##### INFORMATION #####
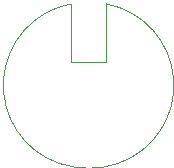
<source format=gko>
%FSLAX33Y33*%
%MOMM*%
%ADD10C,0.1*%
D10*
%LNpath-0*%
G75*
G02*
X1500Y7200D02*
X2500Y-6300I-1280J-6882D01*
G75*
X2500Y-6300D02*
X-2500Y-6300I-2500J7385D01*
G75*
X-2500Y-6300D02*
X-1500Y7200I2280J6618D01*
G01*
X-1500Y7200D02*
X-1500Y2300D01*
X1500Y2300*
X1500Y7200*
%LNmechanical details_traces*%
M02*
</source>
#####
• **EXERCISE GOAL**: Your task is to write out, exactly, the line that contains "X-2500Y-6300D02*" and each line after it to the end of the data, with no other lines.

• **RESULT BELOW**:
X-2500Y-6300D02*
X-1500Y7200I2280J6618D01*
G01*
X-1500Y7200D02*
X-1500Y2300D01*
X1500Y2300*
X1500Y7200*
%LNmechanical details_traces*%
M02*
</source>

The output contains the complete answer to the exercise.